== Excerpted text ==

--- START ---

Xolotl - usually in the form of a dog or dog-headed man, sometimes with skeletal backwards-facing feet - accompanies the sun through the underworld every night. As guardian of the sun, he rules over the day and is god of thunder. He is related to an earlier lightning-dog of Mayan belief, an animal that brought fire to mankind.
Dog sculptures and the remains of dogs have been found in numerous Aztec burials. It’s thought that these hounds were ritually sacrificed to accompany their owners into the underworld, so that the faithful dog’s spirit would guide his master through the dangers of the afterlife.
The Hindu god Bhairava’s loyal dog, Shvan, wearing a garland of flowers (credit: Getty Images)
In Hindu mythology, the god Shiva in his form as Bhairava is accompanied by a dog named Shvan, as his ‘vahana’ or mount. A vahana represents an aspect of the god they serve but they can also act independently. Bhairava means ‘terribly fearsome form’ and he is known as a god who destroys fear or moves his followers beyond fear. He is often depicted with fangs, wearing a tiger-skin and a necklace of human bones. His dog symbolises both his ferocious personality but also his role as a protector.

--- END ---

== Source information ==
--- START ---

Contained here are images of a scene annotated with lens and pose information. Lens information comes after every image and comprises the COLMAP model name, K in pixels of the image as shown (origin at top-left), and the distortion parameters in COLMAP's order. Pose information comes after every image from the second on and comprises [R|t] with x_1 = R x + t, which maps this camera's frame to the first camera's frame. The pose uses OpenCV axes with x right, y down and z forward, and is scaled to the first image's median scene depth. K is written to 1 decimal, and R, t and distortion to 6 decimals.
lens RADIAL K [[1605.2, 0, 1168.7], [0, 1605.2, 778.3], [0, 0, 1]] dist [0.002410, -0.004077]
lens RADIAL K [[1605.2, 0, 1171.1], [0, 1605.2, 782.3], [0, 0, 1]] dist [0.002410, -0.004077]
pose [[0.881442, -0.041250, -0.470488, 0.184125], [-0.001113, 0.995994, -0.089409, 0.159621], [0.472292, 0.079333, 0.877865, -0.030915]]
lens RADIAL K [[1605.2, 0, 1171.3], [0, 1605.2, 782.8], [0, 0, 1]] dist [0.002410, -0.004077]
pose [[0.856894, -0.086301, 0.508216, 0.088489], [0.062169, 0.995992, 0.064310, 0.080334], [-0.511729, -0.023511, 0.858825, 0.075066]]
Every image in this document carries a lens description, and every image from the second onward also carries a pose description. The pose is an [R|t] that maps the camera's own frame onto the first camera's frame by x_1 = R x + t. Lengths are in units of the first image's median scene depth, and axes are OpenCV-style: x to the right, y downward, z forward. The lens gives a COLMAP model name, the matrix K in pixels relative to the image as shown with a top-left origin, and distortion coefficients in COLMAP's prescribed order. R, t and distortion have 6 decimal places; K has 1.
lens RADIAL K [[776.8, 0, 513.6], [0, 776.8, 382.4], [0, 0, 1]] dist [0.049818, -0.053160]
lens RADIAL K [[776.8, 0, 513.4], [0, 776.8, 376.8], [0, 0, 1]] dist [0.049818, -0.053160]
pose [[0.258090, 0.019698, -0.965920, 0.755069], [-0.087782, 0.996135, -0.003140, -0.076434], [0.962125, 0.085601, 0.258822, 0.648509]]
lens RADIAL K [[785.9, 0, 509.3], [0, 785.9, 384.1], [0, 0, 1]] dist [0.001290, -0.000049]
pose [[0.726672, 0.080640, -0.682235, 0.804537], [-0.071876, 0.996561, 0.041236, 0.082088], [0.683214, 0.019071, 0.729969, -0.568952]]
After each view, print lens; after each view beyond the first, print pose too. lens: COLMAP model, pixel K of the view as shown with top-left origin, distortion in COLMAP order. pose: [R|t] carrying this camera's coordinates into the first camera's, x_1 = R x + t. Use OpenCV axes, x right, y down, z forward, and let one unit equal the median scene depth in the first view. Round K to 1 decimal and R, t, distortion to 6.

--- END ---

== Problem ==
List everything that, according to the text on dogs in mythology above, Bhairava is often depicted with or wearing.

== Exercise answer ==
Fangs, a tiger-skin, a necklace of human bones